The playwright Molière (1622-1673) was born Jean Baptiste Poquelin on this day in Paris. He received the finest education possible at a Jesuit college and his family expected him to join the family business or become a lawyer. Instead, he chose the then-scandalous life of the stage.
"I live on good soup, not fine words," he once said and pursued acting with a passion, changing his name and joining a troupe of actors to master every aspect of the theater.
He wrote his satirical full-length comedies in verse and poetry. A master of language and farce, the playwright founded the Illustre Theater in 1643 and was sponsored by King Louis XIV. Molière caused an uproar in 1664 with his play Tartuffe, a juicy indictment of the religious hypocrite.

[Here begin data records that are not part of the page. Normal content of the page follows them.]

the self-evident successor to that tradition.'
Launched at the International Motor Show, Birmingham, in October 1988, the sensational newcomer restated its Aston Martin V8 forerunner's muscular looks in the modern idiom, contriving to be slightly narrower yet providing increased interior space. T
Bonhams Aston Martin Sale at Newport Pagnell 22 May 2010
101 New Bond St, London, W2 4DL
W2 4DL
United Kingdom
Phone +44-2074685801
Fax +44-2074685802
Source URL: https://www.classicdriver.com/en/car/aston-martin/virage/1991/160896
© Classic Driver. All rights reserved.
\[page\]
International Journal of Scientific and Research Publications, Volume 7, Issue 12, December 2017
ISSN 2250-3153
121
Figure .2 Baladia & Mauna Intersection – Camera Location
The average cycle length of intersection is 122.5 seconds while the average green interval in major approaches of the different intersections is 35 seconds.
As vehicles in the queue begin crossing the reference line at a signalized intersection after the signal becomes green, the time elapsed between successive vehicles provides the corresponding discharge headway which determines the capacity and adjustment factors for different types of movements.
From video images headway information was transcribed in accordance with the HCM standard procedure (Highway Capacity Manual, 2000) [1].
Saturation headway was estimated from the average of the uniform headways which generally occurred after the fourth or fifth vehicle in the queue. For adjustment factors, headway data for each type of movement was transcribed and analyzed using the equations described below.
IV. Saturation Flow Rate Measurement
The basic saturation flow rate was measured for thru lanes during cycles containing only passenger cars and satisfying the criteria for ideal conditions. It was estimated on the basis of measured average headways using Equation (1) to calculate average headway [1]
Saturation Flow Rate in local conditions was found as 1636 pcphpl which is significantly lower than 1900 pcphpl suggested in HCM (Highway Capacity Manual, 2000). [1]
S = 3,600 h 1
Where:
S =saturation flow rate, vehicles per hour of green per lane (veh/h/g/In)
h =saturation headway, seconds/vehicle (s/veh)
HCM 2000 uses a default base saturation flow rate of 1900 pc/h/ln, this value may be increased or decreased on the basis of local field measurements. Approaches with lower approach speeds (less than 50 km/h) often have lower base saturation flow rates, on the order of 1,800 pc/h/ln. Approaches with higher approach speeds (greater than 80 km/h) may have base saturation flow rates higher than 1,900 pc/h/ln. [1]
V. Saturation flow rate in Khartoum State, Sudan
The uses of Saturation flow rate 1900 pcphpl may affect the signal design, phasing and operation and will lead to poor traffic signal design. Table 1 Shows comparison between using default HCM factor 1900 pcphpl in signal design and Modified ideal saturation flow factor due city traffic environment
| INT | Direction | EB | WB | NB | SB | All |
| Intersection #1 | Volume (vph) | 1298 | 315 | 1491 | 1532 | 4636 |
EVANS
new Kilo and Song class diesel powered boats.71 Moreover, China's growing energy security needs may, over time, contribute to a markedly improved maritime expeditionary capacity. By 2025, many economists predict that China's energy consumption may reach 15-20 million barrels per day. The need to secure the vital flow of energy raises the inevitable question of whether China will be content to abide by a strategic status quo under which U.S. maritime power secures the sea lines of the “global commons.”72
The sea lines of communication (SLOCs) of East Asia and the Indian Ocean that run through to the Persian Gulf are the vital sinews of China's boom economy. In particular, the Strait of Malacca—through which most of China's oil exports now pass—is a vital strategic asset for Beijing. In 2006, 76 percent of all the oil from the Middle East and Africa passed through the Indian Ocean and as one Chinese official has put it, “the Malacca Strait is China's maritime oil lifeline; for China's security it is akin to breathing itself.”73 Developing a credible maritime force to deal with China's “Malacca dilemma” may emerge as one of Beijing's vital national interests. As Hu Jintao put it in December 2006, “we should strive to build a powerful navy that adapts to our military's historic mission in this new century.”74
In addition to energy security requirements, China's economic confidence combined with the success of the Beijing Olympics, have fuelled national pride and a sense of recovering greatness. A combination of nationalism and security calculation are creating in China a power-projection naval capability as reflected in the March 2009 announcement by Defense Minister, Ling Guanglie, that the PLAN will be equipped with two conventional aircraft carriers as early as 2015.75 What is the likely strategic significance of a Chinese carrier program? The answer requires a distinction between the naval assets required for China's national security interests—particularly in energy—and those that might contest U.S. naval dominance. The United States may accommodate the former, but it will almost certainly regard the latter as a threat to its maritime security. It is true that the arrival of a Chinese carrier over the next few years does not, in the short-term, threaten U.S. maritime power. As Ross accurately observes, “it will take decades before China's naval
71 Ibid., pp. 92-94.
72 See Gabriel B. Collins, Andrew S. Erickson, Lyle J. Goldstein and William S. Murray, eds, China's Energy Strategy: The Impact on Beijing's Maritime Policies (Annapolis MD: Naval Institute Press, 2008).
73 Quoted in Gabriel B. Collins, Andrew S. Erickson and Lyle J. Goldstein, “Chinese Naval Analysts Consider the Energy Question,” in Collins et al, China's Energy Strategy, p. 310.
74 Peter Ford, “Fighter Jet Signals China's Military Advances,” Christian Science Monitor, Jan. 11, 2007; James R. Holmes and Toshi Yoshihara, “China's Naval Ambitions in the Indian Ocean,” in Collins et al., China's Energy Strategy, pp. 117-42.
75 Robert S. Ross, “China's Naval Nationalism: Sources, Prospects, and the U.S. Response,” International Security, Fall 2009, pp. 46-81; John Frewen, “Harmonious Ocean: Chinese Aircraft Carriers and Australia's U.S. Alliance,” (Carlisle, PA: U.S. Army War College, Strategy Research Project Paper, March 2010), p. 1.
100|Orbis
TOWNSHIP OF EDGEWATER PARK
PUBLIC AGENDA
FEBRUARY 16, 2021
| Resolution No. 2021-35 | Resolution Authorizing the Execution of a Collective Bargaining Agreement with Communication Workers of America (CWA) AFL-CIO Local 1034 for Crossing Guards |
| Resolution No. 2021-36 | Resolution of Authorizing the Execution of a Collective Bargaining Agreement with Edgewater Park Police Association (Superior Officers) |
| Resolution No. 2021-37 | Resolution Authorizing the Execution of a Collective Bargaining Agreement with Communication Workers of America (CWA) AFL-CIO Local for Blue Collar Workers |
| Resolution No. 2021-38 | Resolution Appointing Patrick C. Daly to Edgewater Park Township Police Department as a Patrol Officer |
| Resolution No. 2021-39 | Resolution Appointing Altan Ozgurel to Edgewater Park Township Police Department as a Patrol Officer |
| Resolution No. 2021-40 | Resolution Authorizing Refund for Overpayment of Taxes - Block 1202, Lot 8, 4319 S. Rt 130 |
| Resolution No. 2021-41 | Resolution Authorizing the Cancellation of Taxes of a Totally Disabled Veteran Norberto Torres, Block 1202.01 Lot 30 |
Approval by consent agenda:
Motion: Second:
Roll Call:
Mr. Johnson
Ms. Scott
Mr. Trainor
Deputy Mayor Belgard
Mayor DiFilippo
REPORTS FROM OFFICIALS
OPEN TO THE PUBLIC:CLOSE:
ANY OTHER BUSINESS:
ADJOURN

The brilliant artist once observed, "Doubts are more cruel that the worst of truths."
The Misanthrope, what many consider his masterpiece, was written in 1666. Other famous satires include The School for Wives (1662), The Doctor in Spite of Himself (1666), The Miser (1668), and The Imaginary Invalid (1673). He lived and breathed the theater, directing all the productions and starring in the most demanding roles.
"It infuriates me to be wrong when I know I’m right,"explained the man who has been called the greatest of all French playwrights.
Pause for the cause; don't be so impatient!